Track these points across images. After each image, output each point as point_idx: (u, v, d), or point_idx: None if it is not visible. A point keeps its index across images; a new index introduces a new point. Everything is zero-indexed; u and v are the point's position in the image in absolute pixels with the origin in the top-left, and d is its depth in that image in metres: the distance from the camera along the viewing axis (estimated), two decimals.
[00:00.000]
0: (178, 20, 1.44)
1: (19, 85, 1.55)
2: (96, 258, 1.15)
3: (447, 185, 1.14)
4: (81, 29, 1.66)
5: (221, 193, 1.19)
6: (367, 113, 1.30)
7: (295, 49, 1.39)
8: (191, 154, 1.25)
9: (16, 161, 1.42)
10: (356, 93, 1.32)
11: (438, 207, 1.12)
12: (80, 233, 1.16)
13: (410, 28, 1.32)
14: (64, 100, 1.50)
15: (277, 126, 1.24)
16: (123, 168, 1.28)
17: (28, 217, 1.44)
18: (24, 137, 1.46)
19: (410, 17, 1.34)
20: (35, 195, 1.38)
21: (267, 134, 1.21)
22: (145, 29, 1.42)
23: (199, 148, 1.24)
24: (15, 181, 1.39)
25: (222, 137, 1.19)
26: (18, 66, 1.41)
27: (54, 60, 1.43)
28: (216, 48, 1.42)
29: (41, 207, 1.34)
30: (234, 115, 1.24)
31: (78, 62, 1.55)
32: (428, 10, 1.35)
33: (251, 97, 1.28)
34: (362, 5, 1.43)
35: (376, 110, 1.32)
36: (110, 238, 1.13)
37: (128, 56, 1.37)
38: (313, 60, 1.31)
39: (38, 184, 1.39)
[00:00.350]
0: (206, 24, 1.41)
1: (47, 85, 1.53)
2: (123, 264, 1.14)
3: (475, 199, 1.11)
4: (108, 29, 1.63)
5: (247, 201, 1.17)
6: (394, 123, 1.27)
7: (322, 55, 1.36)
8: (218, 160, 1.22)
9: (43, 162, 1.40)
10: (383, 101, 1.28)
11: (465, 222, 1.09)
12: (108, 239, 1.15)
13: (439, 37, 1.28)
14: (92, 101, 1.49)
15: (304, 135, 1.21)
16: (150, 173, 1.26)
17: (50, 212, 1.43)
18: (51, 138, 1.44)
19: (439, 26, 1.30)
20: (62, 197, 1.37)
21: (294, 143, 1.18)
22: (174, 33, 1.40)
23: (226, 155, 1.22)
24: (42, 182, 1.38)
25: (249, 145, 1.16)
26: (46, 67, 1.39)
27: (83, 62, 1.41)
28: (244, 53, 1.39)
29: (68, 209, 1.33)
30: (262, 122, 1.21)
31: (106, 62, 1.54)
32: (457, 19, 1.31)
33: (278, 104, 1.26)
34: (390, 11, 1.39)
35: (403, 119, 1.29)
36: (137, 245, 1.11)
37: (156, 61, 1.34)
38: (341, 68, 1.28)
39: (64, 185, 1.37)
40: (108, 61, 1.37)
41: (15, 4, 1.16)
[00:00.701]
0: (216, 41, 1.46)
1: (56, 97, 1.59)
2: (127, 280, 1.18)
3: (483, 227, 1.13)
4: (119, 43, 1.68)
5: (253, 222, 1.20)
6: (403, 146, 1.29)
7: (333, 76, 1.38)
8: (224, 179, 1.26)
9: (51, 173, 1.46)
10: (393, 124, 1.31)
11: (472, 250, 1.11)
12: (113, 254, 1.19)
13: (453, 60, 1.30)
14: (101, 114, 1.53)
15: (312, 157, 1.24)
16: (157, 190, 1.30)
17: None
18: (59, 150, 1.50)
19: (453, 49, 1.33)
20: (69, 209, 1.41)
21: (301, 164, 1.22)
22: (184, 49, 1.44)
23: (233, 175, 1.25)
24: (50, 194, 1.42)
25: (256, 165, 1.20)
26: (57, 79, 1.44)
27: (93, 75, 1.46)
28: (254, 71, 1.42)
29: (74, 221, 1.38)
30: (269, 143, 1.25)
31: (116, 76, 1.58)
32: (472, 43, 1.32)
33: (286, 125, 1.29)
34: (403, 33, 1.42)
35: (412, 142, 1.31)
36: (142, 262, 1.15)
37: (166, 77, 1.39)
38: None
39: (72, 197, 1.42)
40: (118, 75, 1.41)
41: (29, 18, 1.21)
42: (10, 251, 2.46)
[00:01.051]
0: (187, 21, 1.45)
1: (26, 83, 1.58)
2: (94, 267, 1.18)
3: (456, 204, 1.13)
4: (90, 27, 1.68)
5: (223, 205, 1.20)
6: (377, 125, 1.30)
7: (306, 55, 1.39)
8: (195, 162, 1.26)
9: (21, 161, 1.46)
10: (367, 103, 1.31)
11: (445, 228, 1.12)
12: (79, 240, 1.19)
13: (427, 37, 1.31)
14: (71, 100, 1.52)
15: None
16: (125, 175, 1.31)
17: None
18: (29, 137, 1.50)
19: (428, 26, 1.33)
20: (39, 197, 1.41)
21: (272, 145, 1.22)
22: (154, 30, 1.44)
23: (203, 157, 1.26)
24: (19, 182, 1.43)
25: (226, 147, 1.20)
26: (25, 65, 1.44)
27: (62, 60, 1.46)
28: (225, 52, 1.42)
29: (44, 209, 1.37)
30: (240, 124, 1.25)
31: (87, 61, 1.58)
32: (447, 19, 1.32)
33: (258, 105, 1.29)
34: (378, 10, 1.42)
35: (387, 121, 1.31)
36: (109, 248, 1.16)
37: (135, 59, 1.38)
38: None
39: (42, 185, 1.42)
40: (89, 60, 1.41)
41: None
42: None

---+---

▶ [Task goal] Exactly as written above, copy out all the records.

▶ [Problem solution]
Track these points across images. After each image, output each point as point_idx: (u, v, d), or point_idx: None if it is not visible. A point keeps its index across images; a new index introduces a new point. Everything is zero-indexed; u and v are the point's position in the image in absolute pixels with the origin in the top-left, and d is its depth in that image in metres: the distance from the camera along the viewing axis (estimated), two decimals.
[00:00.000]
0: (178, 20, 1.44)
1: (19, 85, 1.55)
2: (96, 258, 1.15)
3: (447, 185, 1.14)
4: (81, 29, 1.66)
5: (221, 193, 1.19)
6: (367, 113, 1.30)
7: (295, 49, 1.39)
8: (191, 154, 1.25)
9: (16, 161, 1.42)
10: (356, 93, 1.32)
11: (438, 207, 1.12)
12: (80, 233, 1.16)
13: (410, 28, 1.32)
14: (64, 100, 1.50)
15: (277, 126, 1.24)
16: (123, 168, 1.28)
17: (28, 217, 1.44)
18: (24, 137, 1.46)
19: (410, 17, 1.34)
20: (35, 195, 1.38)
21: (267, 134, 1.21)
22: (145, 29, 1.42)
23: (199, 148, 1.24)
24: (15, 181, 1.39)
25: (222, 137, 1.19)
26: (18, 66, 1.41)
27: (54, 60, 1.43)
28: (216, 48, 1.42)
29: (41, 207, 1.34)
30: (234, 115, 1.24)
31: (78, 62, 1.55)
32: (428, 10, 1.35)
33: (251, 97, 1.28)
34: (362, 5, 1.43)
35: (376, 110, 1.32)
36: (110, 238, 1.13)
37: (128, 56, 1.37)
38: (313, 60, 1.31)
39: (38, 184, 1.39)
[00:00.350]
0: (206, 24, 1.41)
1: (47, 85, 1.53)
2: (123, 264, 1.14)
3: (475, 199, 1.11)
4: (108, 29, 1.63)
5: (247, 201, 1.17)
6: (394, 123, 1.27)
7: (322, 55, 1.36)
8: (218, 160, 1.22)
9: (43, 162, 1.40)
10: (383, 101, 1.28)
11: (465, 222, 1.09)
12: (108, 239, 1.15)
13: (439, 37, 1.28)
14: (92, 101, 1.49)
15: (304, 135, 1.21)
16: (150, 173, 1.26)
17: (50, 212, 1.43)
18: (51, 138, 1.44)
19: (439, 26, 1.30)
20: (62, 197, 1.37)
21: (294, 143, 1.18)
22: (174, 33, 1.40)
23: (226, 155, 1.22)
24: (42, 182, 1.38)
25: (249, 145, 1.16)
26: (46, 67, 1.39)
27: (83, 62, 1.41)
28: (244, 53, 1.39)
29: (68, 209, 1.33)
30: (262, 122, 1.21)
31: (106, 62, 1.54)
32: (457, 19, 1.31)
33: (278, 104, 1.26)
34: (390, 11, 1.39)
35: (403, 119, 1.29)
36: (137, 245, 1.11)
37: (156, 61, 1.34)
38: (341, 68, 1.28)
39: (64, 185, 1.37)
40: (108, 61, 1.37)
41: (15, 4, 1.16)
[00:00.701]
0: (216, 41, 1.46)
1: (56, 97, 1.59)
2: (127, 280, 1.18)
3: (483, 227, 1.13)
4: (119, 43, 1.68)
5: (253, 222, 1.20)
6: (403, 146, 1.29)
7: (333, 76, 1.38)
8: (224, 179, 1.26)
9: (51, 173, 1.46)
10: (393, 124, 1.31)
11: (472, 250, 1.11)
12: (113, 254, 1.19)
13: (453, 60, 1.30)
14: (101, 114, 1.53)
15: (312, 157, 1.24)
16: (157, 190, 1.30)
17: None
18: (59, 150, 1.50)
19: (453, 49, 1.33)
20: (69, 209, 1.41)
21: (301, 164, 1.22)
22: (184, 49, 1.44)
23: (233, 175, 1.25)
24: (50, 194, 1.42)
25: (256, 165, 1.20)
26: (57, 79, 1.44)
27: (93, 75, 1.46)
28: (254, 71, 1.42)
29: (74, 221, 1.38)
30: (269, 143, 1.25)
31: (116, 76, 1.58)
32: (472, 43, 1.32)
33: (286, 125, 1.29)
34: (403, 33, 1.42)
35: (412, 142, 1.31)
36: (142, 262, 1.15)
37: (166, 77, 1.39)
38: None
39: (72, 197, 1.42)
40: (118, 75, 1.41)
41: (29, 18, 1.21)
42: (10, 251, 2.46)
[00:01.051]
0: (187, 21, 1.45)
1: (26, 83, 1.58)
2: (94, 267, 1.18)
3: (456, 204, 1.13)
4: (90, 27, 1.68)
5: (223, 205, 1.20)
6: (377, 125, 1.30)
7: (306, 55, 1.39)
8: (195, 162, 1.26)
9: (21, 161, 1.46)
10: (367, 103, 1.31)
11: (445, 228, 1.12)
12: (79, 240, 1.19)
13: (427, 37, 1.31)
14: (71, 100, 1.52)
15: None
16: (125, 175, 1.31)
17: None
18: (29, 137, 1.50)
19: (428, 26, 1.33)
20: (39, 197, 1.41)
21: (272, 145, 1.22)
22: (154, 30, 1.44)
23: (203, 157, 1.26)
24: (19, 182, 1.43)
25: (226, 147, 1.20)
26: (25, 65, 1.44)
27: (62, 60, 1.46)
28: (225, 52, 1.42)
29: (44, 209, 1.37)
30: (240, 124, 1.25)
31: (87, 61, 1.58)
32: (447, 19, 1.32)
33: (258, 105, 1.29)
34: (378, 10, 1.42)
35: (387, 121, 1.31)
36: (109, 248, 1.16)
37: (135, 59, 1.38)
38: None
39: (42, 185, 1.42)
40: (89, 60, 1.41)
41: None
42: None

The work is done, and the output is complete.